Designing a metric system
Requirements
Log v.s Metric: A log is an event that happened, and a metric is a measurement of the health of a system.
We are assuming that this system’s purpose is to serve metrics - namely, counters, conversion rate, timers, etc. for monitoring the system performance and health. If the conversion rate drops drastically, the system should alert the on-call.

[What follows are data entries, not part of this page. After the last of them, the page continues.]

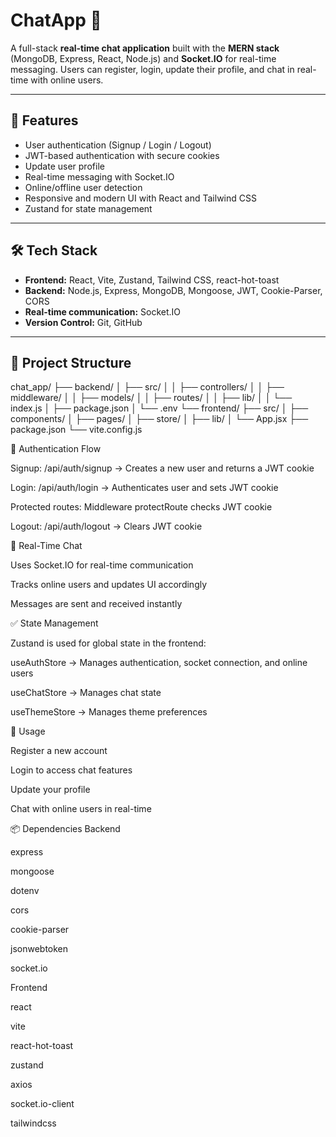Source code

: # ChatApp 🚀

A full-stack **real-time chat application** built with the **MERN stack** (MongoDB, Express, React, Node.js) and **Socket.IO** for real-time messaging. Users can register, login, update their profile, and chat in real-time with online users.

---

## 🌟 Features

- User authentication (Signup / Login / Logout)
- JWT-based authentication with secure cookies
- Update user profile
- Real-time messaging with Socket.IO
- Online/offline user detection
- Responsive and modern UI with React and Tailwind CSS
- Zustand for state management

---

## 🛠 Tech Stack

- **Frontend:** React, Vite, Zustand, Tailwind CSS, react-hot-toast
- **Backend:** Node.js, Express, MongoDB, Mongoose, JWT, Cookie-Parser, CORS
- **Real-time communication:** Socket.IO
- **Version Control:** Git, GitHub

---




## 📂 Project Structure

chat_app/
├── backend/
│ ├── src/
│ │ ├── controllers/
│ │ ├── middleware/
│ │ ├── models/
│ │ ├── routes/
│ │ ├── lib/
│ │ └── index.js
│ ├── package.json
│ └── .env
└── frontend/
├── src/
│ ├── components/
│ ├── pages/
│ ├── store/
│ ├── lib/
│ └── App.jsx
├── package.json
└── vite.config.js



🔑 Authentication Flow

Signup: /api/auth/signup → Creates a new user and returns a JWT cookie

Login: /api/auth/login → Authenticates user and sets JWT cookie

Protected routes: Middleware protectRoute checks JWT cookie

Logout: /api/auth/logout → Clears JWT cookie

💬 Real-Time Chat

Uses Socket.IO for real-time communication

Tracks online users and updates UI accordingly

Messages are sent and received instantly

✅ State Management

Zustand is used for global state in the frontend:

useAuthStore → Manages authentication, socket connection, and online users

useChatStore → Manages chat state

useThemeStore → Manages theme preferences

📌 Usage

Register a new account

Login to access chat features

Update your profile

Chat with online users in real-time

📦 Dependencies
Backend

express

mongoose

dotenv

cors

cookie-parser

jsonwebtoken

socket.io

Frontend

react

vite

react-hot-toast

zustand

axios

socket.io-client

tailwindcss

- Monitoring business metrics like signup funnel’s conversion rate
- Supporting various queries, like on different platforms (IE/Chrome/Safari, iOS/Android/Desktop, etc.)
- data visualization
- Scalability and Availability
Architecture
Two ways to build the system:
- Push Model: Influx/Telegraf/Grafana
- Pull Model: Prometheus/Grafana
The pull model is more scalable because it decreases the number of requests going into the metrics databases - there is no hot path and concurrency issue.
Features and Components
Measuring Sign-up Funnel
Take a four-step sign up on the mobile app for example
INPUT_PHONE_NUMBER -> VERIFY_SMS_CODE -> INPUT_NAME -> INPUT_PASSWORD
Every step has IMPRESSION
and POST_VERIFICATION
phases. And emit metrics like this:
{
"sign_up_session_id": "uuid",
"step": "VERIFY_SMS_CODE",
"os": "iOS",
"phase": "POST_VERIFICATION",
"status": "SUCCESS",
// ... ts, contexts, ...
}
Consequently, we can query the overall conversion rate of VERIFY_SMS_CODE
step on iOS
like
(counts of step=VERIFY_SMS_CODE, os=iOS, status: SUCCESS, phase: POST_VERIFICATION) / (counts of step=VERIFY_SMS_CODE, os=iOS, phase: IMPRESSION)
Data Visualization
Graphana is mature enough for the data visualization work. If you do not want to expose the whole site, you can use Embed Panel with iframe.